:: Extract provided ::
Terra Sigillata

So, as a Sb newbie, I’m just figuring out the scheduling around here and saw that tomorrow’s new ‘Ask A ScienceBlogger’ question has already been posted. Hence, I figured I should probably answer last week’s question:

Assuming that time and money were not obstacles, what area of scientific research, outside of your own discipline, would you most like to explore? Why?

My SiBlings all took different approaches on this one, with some finding it a poor question because we already probably put a lot of thought into what we’re working on now and stay in that area because we love it so much.

I took the question a little differently since it came from a reader. I felt that the reader’s intention was to ask us what research areas we find exciting knowing what we know now.

So, if I had to leave cancer research, I’d probably work on some aspect of infectious diseases and public health. When I was in school, I never quite understood all of the excitement about this transcription factor from that virus, etc. But what I’ve learned is that viruses and bacteria learn how to hijack our most important machinery and overcome the immune system. I also feel that much more can be done therapeutically for infectious diseases than for some types of cancer, although many infectious diseases are fatal. But my bottom line is that having read books by Laurie Garrett (The Coming Plague, Betrayal of Trust) as leisure reading, I’ve become fascinated with bacterial, fungal, and viral infections. Studying these organisms not only shows us neat tricks about how they manage, say, with a RNA-only genome, but their interaction with our host processes can be so revealing about how we work.

I’ll go a little astray here and add that I wish I had a little more broad expertise in my research area. First, I would like to know more about chemistry and, in particular, synthetic organic chemistry. As a pharmacologist, 90% of the drugs we use therapeutically and experimentally are small organic molecules, not peptides or proteins (although the proportion of the latter is growing rapidly). If you read about an interesting molecule, you can’t just order primers and PCR it up. Instead, you have to find a way to get it or have it made.

I recently reviewed a postdoctoral grant proposal for a molecular biology project in cancer. The mentor had some chemistry experience and noted that he/she would teach the fellow some basic synthetic chemistry for some compounds that are in public domain, but difficult to procure. The aim was not to make the fellow a synthetic chemist but to give an appreciation for the fact that biologists should have the wherewithal to do some simple organic chemistry. In doing so, the fellow would also learn some mass spectrometry and NMR spectroscopy. A great training program, I thought.

Another area I’d learn more about is the amorphous thing called bioinformatics. I’m not enamored with huge computational capacity like people were with molecular biology when I was training originally. I view bioinformatics as a powerful tool and a powerful hypothesis-generator. Take a look at the work of Arul Chinnaiyan at the University of Michigan to get an idea of how bioinformatics can be best applied to the study of human cancer. His group has used microarrays and proteomics on human tissues to reveal new causatic biomarkers in prostate and breast cancer. But where he is different than the average computer jock is that he takes the information and applies it to the mechanistic study of cancer.

I’d also like to learn more about bioinformatics to simply learn how not to be taken for a ride by those selling the technology, whether it is someone from a company, or an internal investigative group competing for limited institutional funds. What can it really deliver and how much is hype?

I hope to get to this week’s question over the weekend.

:: Check your understanding ::
**A.** Condense the paragraph of the blog post above that begins "I recently reviewed a postdoctoral grant proposal" into a bulleted list that keeps its main facts.
**B.** In the blog post, which two books by Laurie Garrett does the writer say were read as leisure reading?

:: Provided records ::
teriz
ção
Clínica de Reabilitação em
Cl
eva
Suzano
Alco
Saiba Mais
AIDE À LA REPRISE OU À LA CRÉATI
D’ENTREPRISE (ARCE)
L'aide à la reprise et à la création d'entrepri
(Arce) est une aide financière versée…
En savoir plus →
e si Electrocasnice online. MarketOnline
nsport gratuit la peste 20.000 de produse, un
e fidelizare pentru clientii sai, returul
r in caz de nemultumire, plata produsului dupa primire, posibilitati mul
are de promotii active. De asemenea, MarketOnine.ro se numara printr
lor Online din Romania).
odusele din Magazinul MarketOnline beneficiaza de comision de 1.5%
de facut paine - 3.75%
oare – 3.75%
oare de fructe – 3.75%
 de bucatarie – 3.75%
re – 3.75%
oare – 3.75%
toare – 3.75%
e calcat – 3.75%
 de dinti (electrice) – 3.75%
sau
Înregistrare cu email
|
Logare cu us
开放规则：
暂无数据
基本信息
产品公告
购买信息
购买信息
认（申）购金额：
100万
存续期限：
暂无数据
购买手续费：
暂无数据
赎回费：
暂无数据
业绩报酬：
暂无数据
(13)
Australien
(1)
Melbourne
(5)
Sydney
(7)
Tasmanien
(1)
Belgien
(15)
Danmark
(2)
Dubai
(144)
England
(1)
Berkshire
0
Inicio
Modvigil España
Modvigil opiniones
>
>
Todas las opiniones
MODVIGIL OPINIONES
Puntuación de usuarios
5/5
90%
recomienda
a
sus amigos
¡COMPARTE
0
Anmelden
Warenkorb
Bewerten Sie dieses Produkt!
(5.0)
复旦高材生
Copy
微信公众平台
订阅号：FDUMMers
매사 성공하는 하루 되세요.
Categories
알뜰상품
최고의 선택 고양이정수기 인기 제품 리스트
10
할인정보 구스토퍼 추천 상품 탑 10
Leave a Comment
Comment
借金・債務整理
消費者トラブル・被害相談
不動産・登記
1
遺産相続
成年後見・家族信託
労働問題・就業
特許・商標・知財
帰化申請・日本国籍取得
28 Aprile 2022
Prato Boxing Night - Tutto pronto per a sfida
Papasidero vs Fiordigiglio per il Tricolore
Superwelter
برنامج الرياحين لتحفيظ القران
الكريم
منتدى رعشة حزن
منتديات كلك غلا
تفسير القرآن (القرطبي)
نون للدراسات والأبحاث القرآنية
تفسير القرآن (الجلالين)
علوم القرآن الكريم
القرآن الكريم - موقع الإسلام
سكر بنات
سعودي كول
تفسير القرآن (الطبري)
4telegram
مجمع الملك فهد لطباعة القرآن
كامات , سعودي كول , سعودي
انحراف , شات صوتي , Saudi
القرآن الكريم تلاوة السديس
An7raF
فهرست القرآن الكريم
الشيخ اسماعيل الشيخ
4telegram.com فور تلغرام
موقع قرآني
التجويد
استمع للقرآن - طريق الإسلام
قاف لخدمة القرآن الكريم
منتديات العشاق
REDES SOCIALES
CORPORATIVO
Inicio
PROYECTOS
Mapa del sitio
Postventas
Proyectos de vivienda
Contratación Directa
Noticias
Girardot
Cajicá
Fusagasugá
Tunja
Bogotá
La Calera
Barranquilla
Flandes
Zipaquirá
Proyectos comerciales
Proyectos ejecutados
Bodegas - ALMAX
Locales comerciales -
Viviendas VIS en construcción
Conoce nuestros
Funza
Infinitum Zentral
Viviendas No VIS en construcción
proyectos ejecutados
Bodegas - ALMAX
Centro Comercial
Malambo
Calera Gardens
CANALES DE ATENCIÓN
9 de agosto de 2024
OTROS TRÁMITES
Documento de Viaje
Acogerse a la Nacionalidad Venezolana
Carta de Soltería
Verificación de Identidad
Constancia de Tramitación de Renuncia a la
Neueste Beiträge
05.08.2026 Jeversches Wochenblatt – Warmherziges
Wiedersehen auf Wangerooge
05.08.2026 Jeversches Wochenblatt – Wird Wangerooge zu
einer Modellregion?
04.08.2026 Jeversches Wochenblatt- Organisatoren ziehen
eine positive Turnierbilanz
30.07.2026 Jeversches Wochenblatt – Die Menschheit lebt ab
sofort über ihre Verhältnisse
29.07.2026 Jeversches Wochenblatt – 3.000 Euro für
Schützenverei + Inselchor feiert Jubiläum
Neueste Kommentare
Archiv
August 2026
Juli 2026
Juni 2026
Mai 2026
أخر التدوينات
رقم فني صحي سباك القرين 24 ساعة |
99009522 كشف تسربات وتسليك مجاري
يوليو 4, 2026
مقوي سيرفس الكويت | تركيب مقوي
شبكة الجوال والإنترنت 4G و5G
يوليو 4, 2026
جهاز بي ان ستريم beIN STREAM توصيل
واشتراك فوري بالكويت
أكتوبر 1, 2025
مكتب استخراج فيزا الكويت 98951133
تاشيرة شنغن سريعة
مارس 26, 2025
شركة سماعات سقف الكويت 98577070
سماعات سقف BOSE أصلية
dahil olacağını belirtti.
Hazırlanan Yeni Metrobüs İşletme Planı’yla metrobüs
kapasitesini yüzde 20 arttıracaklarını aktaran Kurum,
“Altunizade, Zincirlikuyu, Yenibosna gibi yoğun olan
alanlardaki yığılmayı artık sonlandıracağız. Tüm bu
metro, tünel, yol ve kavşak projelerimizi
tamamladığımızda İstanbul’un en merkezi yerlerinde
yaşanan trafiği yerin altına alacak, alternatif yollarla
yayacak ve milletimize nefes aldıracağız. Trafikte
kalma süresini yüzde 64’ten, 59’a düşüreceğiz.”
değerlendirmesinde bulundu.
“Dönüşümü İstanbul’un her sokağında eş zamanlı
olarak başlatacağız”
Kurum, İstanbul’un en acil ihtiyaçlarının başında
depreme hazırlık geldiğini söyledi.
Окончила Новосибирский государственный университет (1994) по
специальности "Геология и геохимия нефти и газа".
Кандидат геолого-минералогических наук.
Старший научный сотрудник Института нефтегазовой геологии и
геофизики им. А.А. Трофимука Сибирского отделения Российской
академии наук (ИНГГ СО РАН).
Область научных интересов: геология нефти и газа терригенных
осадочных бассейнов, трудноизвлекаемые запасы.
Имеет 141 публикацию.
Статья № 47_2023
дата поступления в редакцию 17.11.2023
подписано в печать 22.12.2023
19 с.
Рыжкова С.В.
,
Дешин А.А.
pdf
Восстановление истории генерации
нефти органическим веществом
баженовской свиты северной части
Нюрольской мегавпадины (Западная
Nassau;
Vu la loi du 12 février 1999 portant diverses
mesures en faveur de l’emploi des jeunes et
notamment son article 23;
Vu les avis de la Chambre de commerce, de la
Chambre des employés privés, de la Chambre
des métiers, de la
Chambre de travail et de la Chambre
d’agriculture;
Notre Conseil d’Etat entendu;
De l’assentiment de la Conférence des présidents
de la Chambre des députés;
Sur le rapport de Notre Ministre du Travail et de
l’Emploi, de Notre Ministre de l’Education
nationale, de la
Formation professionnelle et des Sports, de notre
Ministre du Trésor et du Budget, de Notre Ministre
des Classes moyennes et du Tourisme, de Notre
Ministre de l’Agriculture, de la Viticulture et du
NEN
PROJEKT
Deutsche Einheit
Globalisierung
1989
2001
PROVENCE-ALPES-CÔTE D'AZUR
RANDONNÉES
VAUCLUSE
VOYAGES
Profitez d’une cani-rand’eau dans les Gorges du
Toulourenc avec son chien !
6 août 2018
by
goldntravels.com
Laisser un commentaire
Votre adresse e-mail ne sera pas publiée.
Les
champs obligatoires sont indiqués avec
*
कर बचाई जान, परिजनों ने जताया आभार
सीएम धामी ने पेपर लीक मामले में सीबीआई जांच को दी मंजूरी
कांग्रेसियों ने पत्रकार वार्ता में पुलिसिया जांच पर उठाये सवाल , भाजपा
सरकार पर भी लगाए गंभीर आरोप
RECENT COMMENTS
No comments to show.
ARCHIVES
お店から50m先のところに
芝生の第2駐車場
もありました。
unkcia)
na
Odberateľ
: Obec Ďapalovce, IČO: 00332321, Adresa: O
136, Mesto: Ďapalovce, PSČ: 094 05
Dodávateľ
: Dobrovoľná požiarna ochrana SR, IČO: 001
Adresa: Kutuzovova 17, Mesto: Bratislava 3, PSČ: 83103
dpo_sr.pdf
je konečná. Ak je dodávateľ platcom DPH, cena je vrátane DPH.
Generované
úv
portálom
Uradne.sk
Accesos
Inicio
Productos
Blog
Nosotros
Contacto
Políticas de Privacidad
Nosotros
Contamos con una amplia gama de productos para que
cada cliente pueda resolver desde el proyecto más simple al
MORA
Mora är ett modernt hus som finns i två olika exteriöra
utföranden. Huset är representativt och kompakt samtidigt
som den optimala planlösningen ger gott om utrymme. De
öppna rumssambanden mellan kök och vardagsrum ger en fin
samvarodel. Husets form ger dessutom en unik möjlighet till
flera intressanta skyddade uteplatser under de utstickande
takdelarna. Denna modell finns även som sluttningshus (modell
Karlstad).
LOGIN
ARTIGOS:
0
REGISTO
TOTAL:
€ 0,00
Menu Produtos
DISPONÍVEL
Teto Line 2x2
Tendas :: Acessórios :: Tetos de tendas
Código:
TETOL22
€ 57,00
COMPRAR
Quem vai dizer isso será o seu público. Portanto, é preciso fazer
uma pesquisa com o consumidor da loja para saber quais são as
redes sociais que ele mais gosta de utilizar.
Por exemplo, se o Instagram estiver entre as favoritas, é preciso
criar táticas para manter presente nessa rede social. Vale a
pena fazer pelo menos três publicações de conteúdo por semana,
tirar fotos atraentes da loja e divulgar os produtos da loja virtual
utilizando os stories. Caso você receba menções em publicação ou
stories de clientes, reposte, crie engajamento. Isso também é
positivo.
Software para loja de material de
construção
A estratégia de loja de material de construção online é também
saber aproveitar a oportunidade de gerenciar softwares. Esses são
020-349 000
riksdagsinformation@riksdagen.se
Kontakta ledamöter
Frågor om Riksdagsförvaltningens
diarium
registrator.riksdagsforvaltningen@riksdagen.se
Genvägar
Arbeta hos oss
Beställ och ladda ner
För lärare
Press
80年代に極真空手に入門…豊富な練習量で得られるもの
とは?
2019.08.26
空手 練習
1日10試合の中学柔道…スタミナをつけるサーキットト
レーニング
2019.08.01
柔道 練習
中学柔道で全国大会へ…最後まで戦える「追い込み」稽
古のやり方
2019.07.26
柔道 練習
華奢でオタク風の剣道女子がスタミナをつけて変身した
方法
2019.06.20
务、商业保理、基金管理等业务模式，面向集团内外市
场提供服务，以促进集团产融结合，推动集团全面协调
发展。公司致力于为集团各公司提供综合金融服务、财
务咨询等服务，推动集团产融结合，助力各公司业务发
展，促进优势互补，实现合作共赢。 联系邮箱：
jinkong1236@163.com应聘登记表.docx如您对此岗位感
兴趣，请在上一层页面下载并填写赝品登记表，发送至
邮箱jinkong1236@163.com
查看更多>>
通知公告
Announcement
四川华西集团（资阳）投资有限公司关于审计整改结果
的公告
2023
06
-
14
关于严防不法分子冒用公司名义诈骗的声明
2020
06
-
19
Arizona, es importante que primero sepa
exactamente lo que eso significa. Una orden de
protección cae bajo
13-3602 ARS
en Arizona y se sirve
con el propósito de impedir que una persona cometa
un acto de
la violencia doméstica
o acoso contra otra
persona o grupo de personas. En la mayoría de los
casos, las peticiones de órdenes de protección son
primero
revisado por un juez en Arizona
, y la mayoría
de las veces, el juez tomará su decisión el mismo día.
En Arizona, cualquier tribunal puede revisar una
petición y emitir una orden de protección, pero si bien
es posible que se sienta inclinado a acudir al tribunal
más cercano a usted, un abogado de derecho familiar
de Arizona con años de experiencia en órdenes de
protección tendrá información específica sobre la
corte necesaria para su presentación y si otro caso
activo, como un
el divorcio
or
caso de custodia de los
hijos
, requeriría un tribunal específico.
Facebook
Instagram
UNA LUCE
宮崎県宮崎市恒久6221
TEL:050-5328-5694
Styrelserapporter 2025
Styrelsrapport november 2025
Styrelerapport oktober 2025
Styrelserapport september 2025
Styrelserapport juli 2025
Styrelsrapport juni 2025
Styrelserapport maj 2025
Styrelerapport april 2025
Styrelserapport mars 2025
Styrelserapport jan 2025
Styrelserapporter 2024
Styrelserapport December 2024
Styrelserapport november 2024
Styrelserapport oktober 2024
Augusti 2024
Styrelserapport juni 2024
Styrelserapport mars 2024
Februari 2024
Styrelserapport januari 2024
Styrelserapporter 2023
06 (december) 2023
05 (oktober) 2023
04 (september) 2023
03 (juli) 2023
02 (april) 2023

:: Responses to the exercise ::
**A.**
- The writer reviewed a postdoctoral grant proposal for a molecular biology project in cancer.
- The mentor had some chemistry experience. The mentor planned to teach the fellow basic synthetic chemistry for compounds that are in the public domain but difficult to procure.
- The goal was not to make the fellow a synthetic chemist. It was to instill an appreciation that biologists should be able to do some simple organic chemistry.
- The fellow would also learn some mass spectrometry and NMR spectroscopy.
- The writer judged it a great training program.

**B.** The Coming Plague and Betrayal of Trust.